In Japan, concerns about supply security have motivated efforts to boost LNG storage, ramp up fuel oil imports, and bring mothballed thermal power plants back online in January ahead of peak winter heating demand. Seeking to balance supply stability against ambitious decarbonization commitments, Prime Minister Kishida is also pushing to increase the number of online nuclear reactors to 10 (from 5) by end-2022 and to 17 by 2023 and has opened the door to building next-generation reactors by the 2030s instead of phasing out nuclear power by 2040.
In South Korea, new conservative president Yoon also has reversed his liberal predecessor’s promise to phase out nuclear and is promoting LNG infrastructure expansions to support smoother LNG procurement efforts. But utilities and heavy industry are straining under high gas prices and have turned to alternatives like LPG, while failing to curb coal use despite voluntary limits introduced last year.
Across Southeast Asia, plans to move away from coal mean that power demand growth will necessitate investments in additional capacity, largely fueled by gas and renewables. Declining domestic gas production in the Philippines and Thailand, the risk of disruption to Thailand’s Myanmar supplies and high generation needs in Vietnam and the Philippines are forcing consideration of a range of renewables and nuclear options, in addition to LNG, but none of these solutions is immediate.
A Patchwork of Policy Responses
In many cases, fuel switching alone will not resolve problems arising from high commodity prices, high levels of energy import dependence or even extreme weather, and additional economic policy measures are being introduced. But with projections showing a deceleration in growth and moves to tighten fiscal policy across the region, further options to support consumers are increasingly limited.

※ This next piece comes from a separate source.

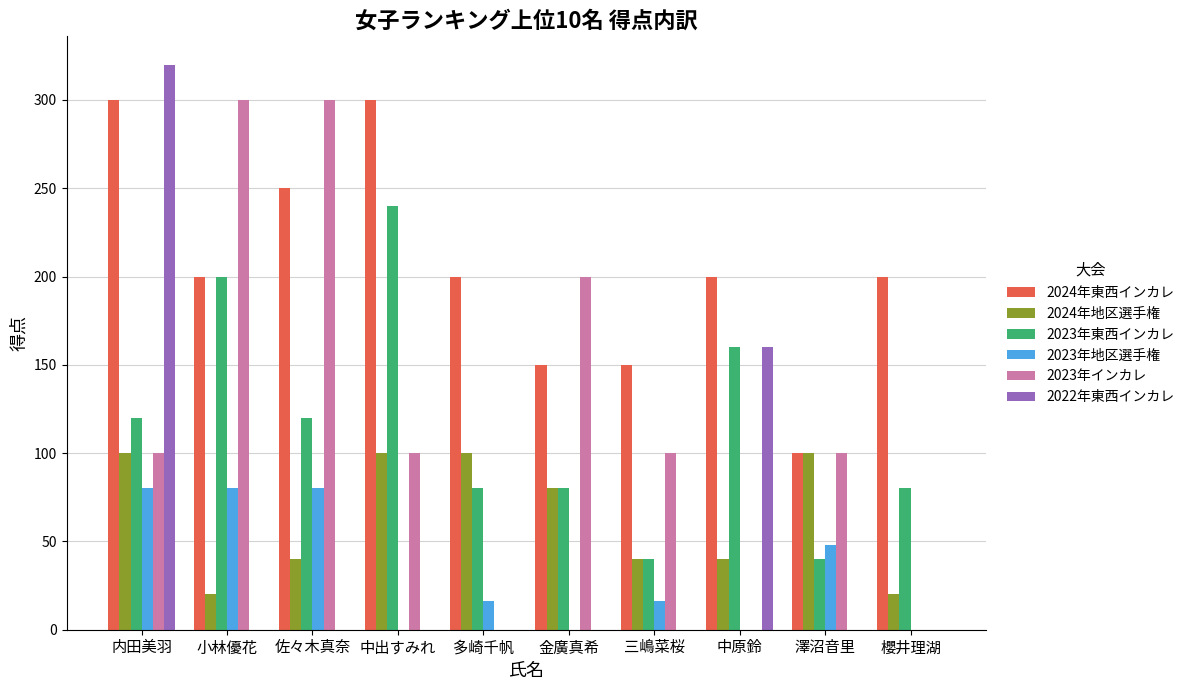

How many series are shown in this chart?

6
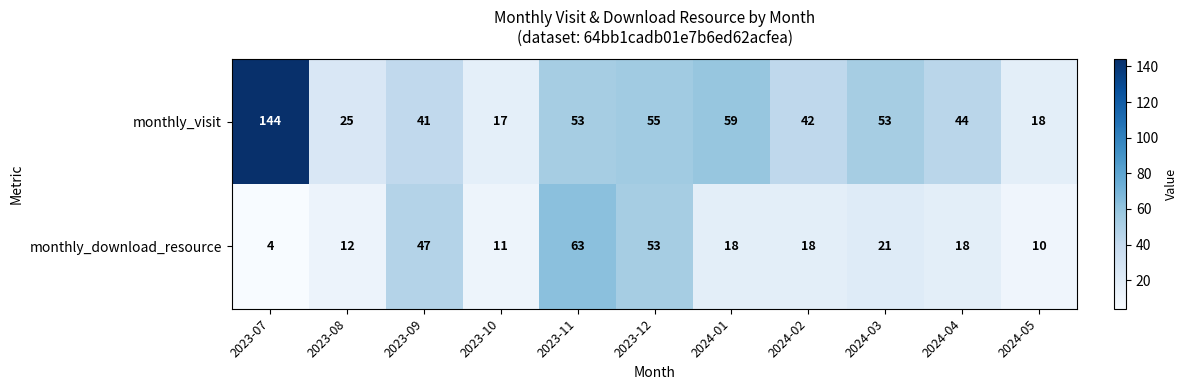

Reading left to right, what are all the values shown in this chart?

monthly_visit: 2023-07=144	2023-08=25	2023-09=41	2023-10=17	2023-11=53	2023-12=55	2024-01=59	2024-02=42	2024-03=53	2024-04=44	2024-05=18
monthly_download_resource: 2023-07=4	2023-08=12	2023-09=47	2023-10=11	2023-11=63	2023-12=53	2024-01=18	2024-02=18	2024-03=21	2024-04=18	2024-05=10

Japan narrowly avoided power cuts in the Tokyo region in spring and summer, but the latest forecasts anticipate power reserve levels this winter will surpass the 3% threshold for stable supply. Even so, utilities are incentivizing industrial customers to reduce power usage; the possibility of a colder-than-average winter means a December cold snap would bring a high probability of power shortages.
India’s government has tried to reduce petrol and diesel taxes to protect consumers. But increases in gas prices further complicate matters by pushing prices on other key domestic commodities; for example, high gas prices have raised prices for urea and potash, key inputs into fertilizer production, putting pressure on the fertilizer subsidy bill. The combination of higher commodity prices, geopolitical volatility, and outflows of FII are forcing interest rate hikes and creating a challenging policy environment.
In many instances, response measures have taken the form of subsidies. Japan is paying fuel subsidies to distributors to lower consumer gasoline prices at the pump, while South Korea is subsidizing diesel for commercial drivers of trucks and taxis. In Indonesia, ballooning fuel price subsidies have nearly tripled from original budget levels but also absorbed shocks of rising costs. Should the deficit threaten its fiscal credibility, the government may have to push some subsidy burden to the balance sheets of state enterprises, but with the promise of some relief in 2023. And with elections looming, Thailand may be unwilling to expose its consumers to energy price shocks, thus requiring an extension of electricity subsidies.